Back in the 60’s I would buy Firestone recaps. They would go on sale for 4 for $100 mounted or two snow tires for $50. Never had a problem with them but I’ve never bought a Firestone tire since, especially after the Explorer problems. I suppose they are a good brand. Henry Ford and Harvey Firestone had a contract for many years and back in the 50’s, Fords all came with Firestone tires. Lost track after that.
Firestone has been owned by Bridgestone for…quite a few years.
That brand is undoubtedly better now than it was during the days of the flawed 500, the 321, and other Firestone models that were subject to massive recalls, but it is clearly Bridgestone’s “budget” brand for those who are buying tires on the basis of low price rather than looking for the best-quality tires.
I’ve always liked Firestone tires, but I had a set of Affinity tires on my LHS, and 3 out of 4 were replaced under warranty with only about 10K on them due to them having shifted treads or not being able to be balanced. So I think I’m done with Firestone/Bridgestone for a while. I’m pretty happy with my current Michelins and would say they’re worth the extra expense. If you’re going for a cheaper tire, I’d look at Coopers–they seem to make a pretty good budget tire.
@Bing: A big part of the problem with Explorers was the car, not the tire, though the tire certainly contributed to the problem.
Re. TPMS: Mine jibes pretty well with what a standard tire gauge tells me. It’s a simple matter to push two buttons on my steering wheel and get a readout of all 4 tire pressures on the dashboard display at any time, so I do rely on it, having checked its accuracy already.
“If you’re going for a cheaper tire, I’d look at Coopers–they seem to make a pretty good budget tire.”
However, that situation could well change for the worse, now that Cooper is owned by Apollo Tire, the largest mfr of tires in India…
“…that situation could well change for the worse…”
That is not necessarily true. Why do you believe that Apollo will change a well run company into a wreck? Maybe they bought Cooper to help Apollo learn how to provide tires for the world market.
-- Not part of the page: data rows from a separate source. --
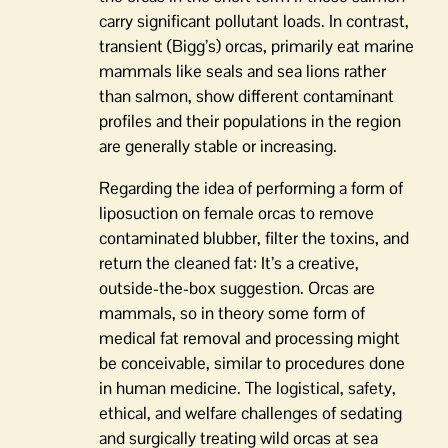
carry significant pollutant loads. In contrast,
transient (Bigg’s) orcas, primarily eat marine
mammals like seals and sea lions rather
than salmon, show different contaminant
profiles and their populations in the region
are generally stable or increasing.
Regarding the idea of performing a form of
liposuction on female orcas to remove
contaminated blubber, filter the toxins, and
return the cleaned fat: It’s a creative,
outside-the-box suggestion. Orcas are
mammals, so in theory some form of
medical fat removal and processing might
be conceivable, similar to procedures done
in human medicine. The logistical, safety,
ethical, and welfare challenges of sedating
and surgically treating wild orcas at sea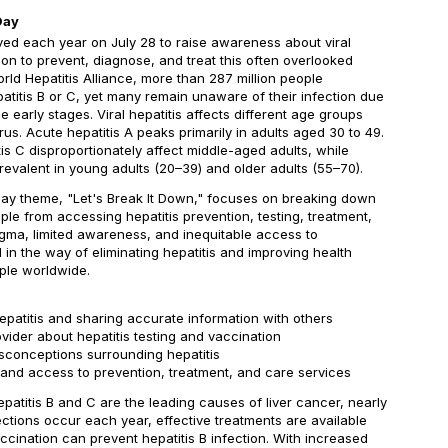
Day
ved each year on July 28 to raise awareness about viral
on to prevent, diagnose, and treat this often overlooked
rld Hepatitis Alliance, more than 287 million people
patitis B or C, yet many remain unaware of their infection due
e early stages. Viral hepatitis affects different age groups
us. Acute hepatitis A peaks primarily in adults aged 30 to 49.
tis C disproportionately affect middle-aged adults, while
prevalent in young adults (20–39) and older adults (55–70).
 Day theme, "Let's Break It Down," focuses on breaking down
ple from accessing hepatitis prevention, testing, treatment,
igma, limited awareness, and inequitable access to
 in the way of eliminating hepatitis and improving health
ple worldwide.
epatitis and sharing accurate information with others
ovider about hepatitis testing and vaccination
sconceptions surrounding hepatitis
pand access to prevention, treatment, and care services
epatitis B and C are the leading causes of liver cancer, nearly
fections occur each year, effective treatments are available
accination can prevent hepatitis B infection. With increased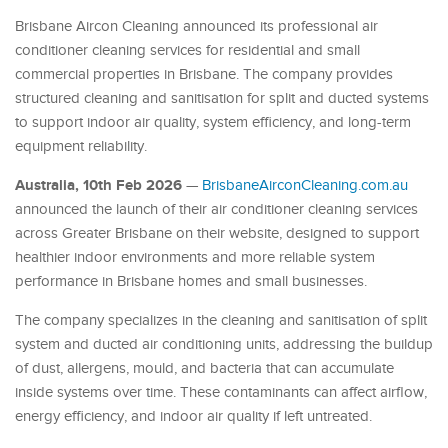
Brisbane Aircon Cleaning announced its professional air
conditioner cleaning services for residential and small
commercial properties in Brisbane. The company provides
structured cleaning and sanitisation for split and ducted systems
to support indoor air quality, system efficiency, and long-term
equipment reliability.
Australia, 10th Feb 2026
—
BrisbaneAirconCleaning.com.au
announced the launch of their air conditioner cleaning services
across Greater Brisbane on their website, designed to support
healthier indoor environments and more reliable system
performance in Brisbane homes and small businesses.
The company specializes in the cleaning and sanitisation of split
system and ducted air conditioning units, addressing the buildup
of dust, allergens, mould, and bacteria that can accumulate
inside systems over time. These contaminants can affect airflow,
energy efficiency, and indoor air quality if left untreated.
The original tires (won’t say the brand) on my 2006 Matrix were badly worn on the extreme inside edges and noisy by 15k miles, yet 2/3 tread left everywhere else.
This was not the gradual taper one would expect from negative camber, and wheel alignment checked fine at two different shops.
There are many other complaints on the web about these tires.
So I had the tires flipped on the rims and from that point on the tread wore down evenly until I replaced them at 25k miles.
They were much quieter too.
The replacement tires, Yokohama Avid Envigor, show no sign of uneven wear so far in 11k miles.
"That is not necessarily true. Why do you believe that Apollo will change a well run company into a wreck? "
That is why I used the qualifier, “could”.
The outcome of that buy-out is an unknown, but since so many people don’t seem to stay current regarding changes in ownership of companies, I thought that it was a good idea to make forum members aware of this change in ownership that COULD portend a decline in quality. Forewarned is forearmed, as the old saying goes…
Incidentally, if Cooper was a really well-run company, they never would have gotten their corporate face in trouble a few years back, as a result of issuing ice picks to their production workers, and directing them to pierce bubbles that appeared in the inner liner of the tires, prior to shipping.
While that shameful incident is not well-known outside of the tire industry, I was aware of it (and also aware of the change in ownership of the company) as a result of reading Business Week cover-to-cover each week. The info that I find in there is sometimes not easy to learn about otherwise.
I had Affinity tires on my 2009 corolla. They had a funny vibration at about 65 MPH from day one. It wasn’t really bad, so I assumed it was normal for the car. (Let’s face it, the Corolla is not a luxury cruiser.) When I bought new Cooper tires, the vibration went away.
+1 for Yokohama Avid ENVigors. I have then on my Accord, and they still have a lot of life after about 40,000 miles of mostly highway driving.